Weiterhin spielte § 280 Abs. 3 BGB in Verbindung mit § 283 Satz 1 BGB eine entscheidende Rolle. Während § 280 Abs. 3 BGB den Schadensersatz statt der Leistung regelt, konkretisiert § 283 Satz 1 BGB diesen Anspruch, wenn eine Leistung nachträglich unmöglich wird. Das Gericht stellte klar: Eine Zielvorgabe, die erst nach Ablauf eines Großteils der Zielperiode erfolgt, verliert ihre Funktion und ist faktisch nicht mehr erfüllbar.

Ein weiterer wichtiger Aspekt war die Schadensberechnung. Hier griff § 252 Satz 2 BGB, der bestimmt, dass ein entgangener Gewinn ersetzt werden muss, wenn er mit hoher Wahrscheinlichkeit zu erwarten gewesen wäre. Das Gericht ermittelte den Anspruch des Arbeitnehmers anhand der in der Vergangenheit erzielten Durchschnittswerte und kam zu dem Schluss, dass die variablen Vergütungsbestandteile zu 100 % bei den Unternehmenszielen und zu 142 % bei den individuellen Zielen hätten erreicht werden können.

Zudem gestattete § 287 Abs. 1 ZPO dem Gericht eine Schätzung der Schadenshöhe nach freier Überzeugung, da eine exakte Berechnung nicht möglich war.

Kein Mitverschulden des Arbeitnehmers

Der Arbeitgeber argumentierte, der Arbeitnehmer hätte selbst nach seinen Zielen fragen müssen. Doch das Bundesarbeitsgericht stellte klar: Die Verpflichtung zur Zielvorgabe liegt ausschließlich beim Arbeitgeber. Ein Mitverschulden des Arbeitnehmers nach § 254 Abs. 1 BGB wurde ausgeschlossen.

Handlungsempfehlungen für Arbeitgeber

Um finanzielle Risiken zu vermeiden, sollten Unternehmen proaktive Maßnahmen ergreifen:

  • Fristen einhalten: Zielvorgaben rechtzeitig definieren und schriftlich fixieren.
  • Verantwortlichkeiten klären: Zuständigkeiten für die Festlegung und Kommunikation der Ziele klar regeln.
  • Strukturierte Prozesse etablieren: Regelmäßige Überprüfung und frühzeitige Kommunikation der Ziele sicherstellen.
  • Rechtssicherheit schaffen: Betriebsvereinbarungen und Arbeitsverträge regelmäßig auf rechtliche Konformität prüfen.

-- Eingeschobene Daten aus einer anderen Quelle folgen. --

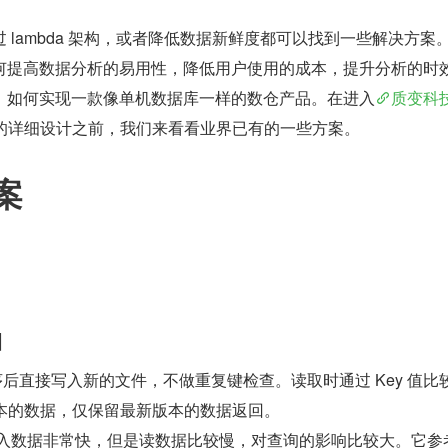
 lambda 架构，或者降低数据新鲜度都可以找到一些解决方案
何提高数据分析的易用性，降低用户使用的成本，提升分析的时
，如何实现一款像单机数据库一样的数仓产品。在进入
质变科技
的详细设计之前，我们来看看业界已有的一些方案。
案
d
排序后直接写入新的文件，不做重复键检查。读取时通过 Key 值比
个版本的数据，仅保留最新版本的数据返回。
d 方式写入数据非常快，但是读数据比较慢，对查询的影响比较大。它参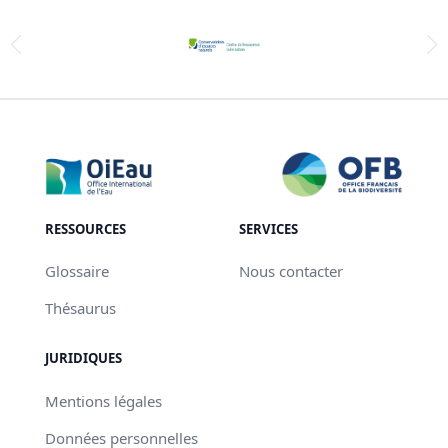
RESSOURCES
SERVICES
Glossaire
Nous contacter
Thésaurus
JURIDIQUES
Mentions légales
Données personnelles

Fazit: Präzise Zielvorgaben als rechtliche und wirtschaftliche Notwendigkeit

Das Urteil des Bundesarbeitsgerichts zeigt eindrücklich, dass Arbeitgeber ihre Pflicht zur rechtzeitigen Zielvorgabe ernst nehmen müssen. Fehlende oder verspätete Ziele können nicht nur Motivation und Leistung der Mitarbeitenden beeinträchtigen, sondern auch erhebliche Schadensersatzansprüche nach sich ziehen. Unternehmen sollten daher klare Prozesse implementieren, um sowohl arbeitsrechtliche als auch wirtschaftliche Risiken zu minimieren.